Find a document in a database by an URI and return its ID.

Statistics of databases

getDatabaseName :: Database -> IO Text

Get the name of a database.

getNumOfDocs :: Database -> IO Int

Get the number of documents in a database.

getNumOfWords :: Database -> IO Int

Get the number of words in a database.

getDatabaseSize :: Database -> IO Integer

Get the size of a database.

hasFatalError :: Database -> IO Bool

Return True iff the document has a fatal error.

Searching for documents

searchDatabase :: Database -> Condition -> IO [DocumentID]

Search for documents in a database by a condition.

searchDatabase' :: Database -> Condition -> IO ([DocumentID], [(Text, Int)])

Search for documents in a database by a condition. The second item of the resulting tuple is a map from each search words to the number of documents which are matched to the word.

metaSearch :: [Database] -> Condition -> IO [(Database, DocumentID)]

Search for documents in many databases at once.
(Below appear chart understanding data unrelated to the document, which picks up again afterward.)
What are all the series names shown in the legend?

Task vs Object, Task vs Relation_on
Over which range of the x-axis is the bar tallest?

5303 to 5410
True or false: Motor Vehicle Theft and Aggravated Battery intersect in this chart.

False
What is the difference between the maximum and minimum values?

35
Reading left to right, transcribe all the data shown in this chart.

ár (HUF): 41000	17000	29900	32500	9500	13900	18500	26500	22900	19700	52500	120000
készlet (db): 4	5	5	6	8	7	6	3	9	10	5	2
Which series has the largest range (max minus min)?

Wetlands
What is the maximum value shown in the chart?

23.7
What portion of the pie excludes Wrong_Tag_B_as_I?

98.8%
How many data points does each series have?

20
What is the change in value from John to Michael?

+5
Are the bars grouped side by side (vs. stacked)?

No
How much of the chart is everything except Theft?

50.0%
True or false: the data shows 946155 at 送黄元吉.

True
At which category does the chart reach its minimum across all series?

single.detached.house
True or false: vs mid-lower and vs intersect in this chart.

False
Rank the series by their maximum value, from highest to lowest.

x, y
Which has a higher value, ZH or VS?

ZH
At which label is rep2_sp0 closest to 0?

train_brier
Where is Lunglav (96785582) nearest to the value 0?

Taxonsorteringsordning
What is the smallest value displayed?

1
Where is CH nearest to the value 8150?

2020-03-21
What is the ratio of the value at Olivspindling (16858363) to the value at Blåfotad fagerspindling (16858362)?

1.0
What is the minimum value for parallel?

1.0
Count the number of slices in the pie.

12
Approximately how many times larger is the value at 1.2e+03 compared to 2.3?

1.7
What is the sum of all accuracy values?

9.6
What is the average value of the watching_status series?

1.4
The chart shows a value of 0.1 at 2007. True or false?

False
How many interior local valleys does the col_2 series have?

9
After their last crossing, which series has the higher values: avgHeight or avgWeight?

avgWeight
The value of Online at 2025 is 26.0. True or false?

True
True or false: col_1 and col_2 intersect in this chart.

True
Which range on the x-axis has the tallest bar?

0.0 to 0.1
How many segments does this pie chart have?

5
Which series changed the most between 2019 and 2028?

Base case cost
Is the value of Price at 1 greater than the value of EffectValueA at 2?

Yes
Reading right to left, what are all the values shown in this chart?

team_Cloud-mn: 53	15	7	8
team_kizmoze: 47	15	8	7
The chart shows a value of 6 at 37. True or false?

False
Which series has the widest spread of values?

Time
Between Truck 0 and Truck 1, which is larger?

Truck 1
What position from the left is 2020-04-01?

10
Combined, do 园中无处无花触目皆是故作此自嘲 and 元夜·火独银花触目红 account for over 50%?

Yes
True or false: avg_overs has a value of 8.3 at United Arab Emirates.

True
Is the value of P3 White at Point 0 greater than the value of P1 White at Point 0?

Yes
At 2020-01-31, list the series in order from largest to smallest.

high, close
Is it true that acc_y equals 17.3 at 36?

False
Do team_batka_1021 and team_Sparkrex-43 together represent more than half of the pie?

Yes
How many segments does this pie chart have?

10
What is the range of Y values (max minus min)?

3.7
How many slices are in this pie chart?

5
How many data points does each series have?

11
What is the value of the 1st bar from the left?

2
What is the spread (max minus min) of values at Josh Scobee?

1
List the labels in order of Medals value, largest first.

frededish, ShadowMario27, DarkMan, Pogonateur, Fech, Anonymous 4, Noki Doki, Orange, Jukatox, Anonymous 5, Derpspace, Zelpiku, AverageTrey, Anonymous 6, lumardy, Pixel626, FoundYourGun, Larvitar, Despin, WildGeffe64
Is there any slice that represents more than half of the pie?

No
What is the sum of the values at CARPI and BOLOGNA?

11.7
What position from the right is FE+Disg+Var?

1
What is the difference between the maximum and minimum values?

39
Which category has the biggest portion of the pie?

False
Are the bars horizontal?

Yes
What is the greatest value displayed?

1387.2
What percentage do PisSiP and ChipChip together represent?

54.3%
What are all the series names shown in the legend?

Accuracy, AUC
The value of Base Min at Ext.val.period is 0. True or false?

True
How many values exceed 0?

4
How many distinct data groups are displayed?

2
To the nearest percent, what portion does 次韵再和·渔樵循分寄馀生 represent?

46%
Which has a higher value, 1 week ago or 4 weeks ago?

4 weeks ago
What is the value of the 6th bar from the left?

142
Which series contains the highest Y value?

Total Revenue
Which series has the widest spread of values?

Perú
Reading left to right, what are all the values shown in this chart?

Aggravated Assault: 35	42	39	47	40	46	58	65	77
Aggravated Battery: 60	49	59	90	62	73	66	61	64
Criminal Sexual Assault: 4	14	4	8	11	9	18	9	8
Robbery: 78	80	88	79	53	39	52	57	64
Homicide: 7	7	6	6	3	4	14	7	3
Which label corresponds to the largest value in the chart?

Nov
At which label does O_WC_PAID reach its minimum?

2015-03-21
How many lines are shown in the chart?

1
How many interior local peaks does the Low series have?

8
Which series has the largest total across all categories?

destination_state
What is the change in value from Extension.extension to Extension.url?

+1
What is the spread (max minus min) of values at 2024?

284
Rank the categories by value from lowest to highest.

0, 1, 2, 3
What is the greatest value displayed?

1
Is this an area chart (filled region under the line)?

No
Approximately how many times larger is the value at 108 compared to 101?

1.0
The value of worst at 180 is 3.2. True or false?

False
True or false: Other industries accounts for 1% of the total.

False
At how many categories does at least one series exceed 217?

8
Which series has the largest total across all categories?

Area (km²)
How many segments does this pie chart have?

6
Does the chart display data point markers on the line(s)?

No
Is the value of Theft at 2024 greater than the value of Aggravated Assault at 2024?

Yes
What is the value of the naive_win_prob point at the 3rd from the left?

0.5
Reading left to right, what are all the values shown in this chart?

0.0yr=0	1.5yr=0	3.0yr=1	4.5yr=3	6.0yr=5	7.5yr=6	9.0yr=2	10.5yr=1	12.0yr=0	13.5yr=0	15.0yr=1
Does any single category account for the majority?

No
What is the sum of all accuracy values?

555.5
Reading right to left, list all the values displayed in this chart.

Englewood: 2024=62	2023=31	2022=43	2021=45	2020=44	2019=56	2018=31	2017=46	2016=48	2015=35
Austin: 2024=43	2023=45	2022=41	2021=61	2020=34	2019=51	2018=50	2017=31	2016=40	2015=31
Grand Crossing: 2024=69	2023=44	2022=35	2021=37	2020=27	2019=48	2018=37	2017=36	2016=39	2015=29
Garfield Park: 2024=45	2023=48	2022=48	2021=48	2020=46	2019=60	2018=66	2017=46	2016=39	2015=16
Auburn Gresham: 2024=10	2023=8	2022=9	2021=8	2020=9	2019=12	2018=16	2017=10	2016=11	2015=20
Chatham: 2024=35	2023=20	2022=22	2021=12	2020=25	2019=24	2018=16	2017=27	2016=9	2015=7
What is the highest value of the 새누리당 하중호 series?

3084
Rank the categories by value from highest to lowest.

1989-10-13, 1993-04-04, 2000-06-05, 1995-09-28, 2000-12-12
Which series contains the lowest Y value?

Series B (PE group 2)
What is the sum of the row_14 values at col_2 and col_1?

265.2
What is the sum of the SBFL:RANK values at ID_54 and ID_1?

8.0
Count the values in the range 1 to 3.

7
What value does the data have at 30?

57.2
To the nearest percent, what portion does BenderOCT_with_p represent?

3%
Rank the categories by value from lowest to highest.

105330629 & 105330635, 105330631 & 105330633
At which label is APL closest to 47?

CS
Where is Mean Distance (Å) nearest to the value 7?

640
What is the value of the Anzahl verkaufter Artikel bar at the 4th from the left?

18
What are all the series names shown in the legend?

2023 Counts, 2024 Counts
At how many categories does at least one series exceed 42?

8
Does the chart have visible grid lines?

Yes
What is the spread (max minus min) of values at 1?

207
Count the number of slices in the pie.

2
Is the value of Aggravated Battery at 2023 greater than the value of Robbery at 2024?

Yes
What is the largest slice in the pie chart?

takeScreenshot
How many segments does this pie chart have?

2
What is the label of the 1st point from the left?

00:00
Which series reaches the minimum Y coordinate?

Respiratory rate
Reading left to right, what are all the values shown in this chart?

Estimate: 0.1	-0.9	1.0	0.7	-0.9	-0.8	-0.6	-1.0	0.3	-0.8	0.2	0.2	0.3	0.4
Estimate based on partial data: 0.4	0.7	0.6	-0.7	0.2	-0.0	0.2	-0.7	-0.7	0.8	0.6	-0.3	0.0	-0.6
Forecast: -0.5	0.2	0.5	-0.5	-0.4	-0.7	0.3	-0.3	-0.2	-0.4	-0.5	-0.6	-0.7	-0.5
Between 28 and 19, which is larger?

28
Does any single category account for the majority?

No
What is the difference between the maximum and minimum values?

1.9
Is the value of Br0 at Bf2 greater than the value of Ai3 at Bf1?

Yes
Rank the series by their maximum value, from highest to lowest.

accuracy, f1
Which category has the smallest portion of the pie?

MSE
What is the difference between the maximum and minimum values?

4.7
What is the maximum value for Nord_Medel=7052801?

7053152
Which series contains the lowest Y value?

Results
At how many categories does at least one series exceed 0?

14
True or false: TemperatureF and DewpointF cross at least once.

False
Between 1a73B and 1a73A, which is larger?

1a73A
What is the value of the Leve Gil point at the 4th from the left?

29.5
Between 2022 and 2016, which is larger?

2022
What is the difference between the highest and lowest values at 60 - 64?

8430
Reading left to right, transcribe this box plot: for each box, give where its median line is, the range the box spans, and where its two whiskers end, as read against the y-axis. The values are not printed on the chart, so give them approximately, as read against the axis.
metaSearch' :: [Database] -> Condition -> IO ([(Database, DocumentID)], [(Text, Int)])

Search for documents in many databases at once. The second item of the resulting tuple is a map from each search words to the number of documents which are matched to the word.

scanDocument :: Database -> Document -> Condition -> IO Bool

Check if a document matches to every phrases in a condition.

To be honest with you, the author of this binding doesn't really know what est_db_scan_doc() does. Its documentation is way too ambiguous across the board. Moreover, the names of symbols of the HyperEstraier are very badly named. Can you imagine what, say est_db_out_doc() does? How about the constant named ESTCONDSURE? The author got tired of examining the commentless source code over and over again to write this binding. Its functionality is awesome though...